The survey covered an expansive region of the sky, equivalent to the size of around 250 full moons, revealing the precise locations of more than 1 million galaxies.
An international team of scientists has made an extraordinary leap in our understanding of the universe by revealing the precise locations of more than 1 million galaxies. The Physics of the Accelerating Universe Survey (PAUS), a collaboration involving 14 institutions, covered an expansive region of the sky, equivalent to the size of around 250 full moons. The project has offered unprecedented insights into the structure and evolution of the universe by using innovative technology and cutting-edge techniques to measure galaxy distances with remarkable precision.
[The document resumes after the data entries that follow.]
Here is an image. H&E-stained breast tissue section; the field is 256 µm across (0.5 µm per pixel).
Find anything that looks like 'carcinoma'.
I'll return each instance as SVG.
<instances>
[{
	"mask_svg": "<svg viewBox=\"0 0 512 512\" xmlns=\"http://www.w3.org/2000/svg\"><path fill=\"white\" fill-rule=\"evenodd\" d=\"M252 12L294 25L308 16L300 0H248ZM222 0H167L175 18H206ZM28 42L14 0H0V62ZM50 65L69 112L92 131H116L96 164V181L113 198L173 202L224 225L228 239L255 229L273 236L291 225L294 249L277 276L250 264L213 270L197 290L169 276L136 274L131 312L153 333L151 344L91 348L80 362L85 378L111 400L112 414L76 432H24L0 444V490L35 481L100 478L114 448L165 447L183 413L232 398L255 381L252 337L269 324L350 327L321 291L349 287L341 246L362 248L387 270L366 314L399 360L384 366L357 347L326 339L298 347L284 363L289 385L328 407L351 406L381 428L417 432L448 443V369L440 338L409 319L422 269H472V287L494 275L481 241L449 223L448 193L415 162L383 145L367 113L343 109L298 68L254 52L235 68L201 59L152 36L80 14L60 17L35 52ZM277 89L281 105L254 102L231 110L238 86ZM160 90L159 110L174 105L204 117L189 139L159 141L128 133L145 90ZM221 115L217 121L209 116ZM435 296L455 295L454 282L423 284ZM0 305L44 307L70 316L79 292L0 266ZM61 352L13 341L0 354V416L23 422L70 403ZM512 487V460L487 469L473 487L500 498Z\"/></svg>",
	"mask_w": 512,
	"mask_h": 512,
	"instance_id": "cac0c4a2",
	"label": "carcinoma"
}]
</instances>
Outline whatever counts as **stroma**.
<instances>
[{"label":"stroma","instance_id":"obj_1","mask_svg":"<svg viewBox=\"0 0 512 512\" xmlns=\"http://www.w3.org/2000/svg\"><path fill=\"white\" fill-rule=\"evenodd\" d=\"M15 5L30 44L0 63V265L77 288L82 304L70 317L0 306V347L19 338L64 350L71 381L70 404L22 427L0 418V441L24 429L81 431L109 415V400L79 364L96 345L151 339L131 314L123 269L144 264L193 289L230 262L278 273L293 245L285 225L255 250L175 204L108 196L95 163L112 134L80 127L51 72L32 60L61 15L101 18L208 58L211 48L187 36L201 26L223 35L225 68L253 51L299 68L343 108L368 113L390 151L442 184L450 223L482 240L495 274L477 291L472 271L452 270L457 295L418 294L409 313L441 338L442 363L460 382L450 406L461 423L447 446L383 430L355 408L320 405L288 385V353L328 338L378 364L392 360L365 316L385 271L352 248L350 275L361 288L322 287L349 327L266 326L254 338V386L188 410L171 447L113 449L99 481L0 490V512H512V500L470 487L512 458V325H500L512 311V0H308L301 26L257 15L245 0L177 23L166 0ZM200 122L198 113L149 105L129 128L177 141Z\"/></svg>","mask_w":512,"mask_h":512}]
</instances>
At the core of this achievement lies the PAUCam, a specialized camera mounted on the 4.2-meter William Herschel Telescope (WHT) in La Palma, Spain. With the help of this instrument, astronomers were able to determine the distances of galaxies located over 10 billion light years away. This breakthrough marks a significant step forward in understanding the cosmos, particularly as it relates to galaxies that lie at the farthest reaches of the known universe.
When it comes to observing galaxies, astronomers typically rely on two types of surveys: photometric and spectroscopic. Photometric surveys capture detailed images of all detectable objects in the sky, while spectroscopic surveys focus on specific light sources to gather information about the wavelengths they emit. While photometric surveys can detect more objects, spectroscopic surveys provide richer, more detailed data for each galaxy observed.
PAUS offers a revolutionary combination of both methods, providing high-quality images while also delivering valuable spectroscopic data. As Professor Benjamin Joachimi from University College London’s Department of Physics & Astronomy explained, the PAUCam uses narrow wavelength filters to collect light from specific parts of the spectrum, allowing researchers to reconstruct low-resolution versions of each galaxy’s spectrum. This novel approach provides a more comprehensive view of galaxies and how they interact with their environments—particularly the dark matter that surrounds them.
Understanding the Expanding Universe
The PAUS catalog holds tremendous potential for astronomers aiming to create more accurate maps of the universe. It allows scientists to explore how galaxies connect with dark matter and dark energy—the invisible forces that shape the cosmos. Dark energy, believed to account for approximately 70% of the universe, is the primary driver of the universe’s accelerating expansion, yet its true nature remains largely unknown. The precise data collected by PAUS will enable further exploration into these enigmatic forces.
In addition to providing a wealth of data, the PAUS team’s efforts have resulted in groundbreaking publications, including studies on galaxy distance measurements and calibration techniques.
Nine years after the first light, the PAUS team is continuing to use its data to refine and enhance the calibration of existing cosmological surveys. For instance, PAUS is helping improve the accuracy of weak lensing analyses and simulations for upcoming dark energy missions, such as the European Space Agency’s Euclid mission. The data is also contributing to the Rubin Observatory’s Legacy Survey of Space and Time (LSST), which will further expand our understanding of the universe.
As David Navarro-Gironés, a Ph.D. student at ICE-CSIC and first author of a paper on PAUS, notes, the precision of the survey is one of its greatest strengths. “The ability to measure galaxy distances with such high accuracy is vital for understanding the large-scale structure of the universe,” he says.
With over 1 million galaxies mapped in unprecedented detail, the PAUS survey is paving the way for future discoveries in cosmology, offering a clearer view of the cosmos than ever before.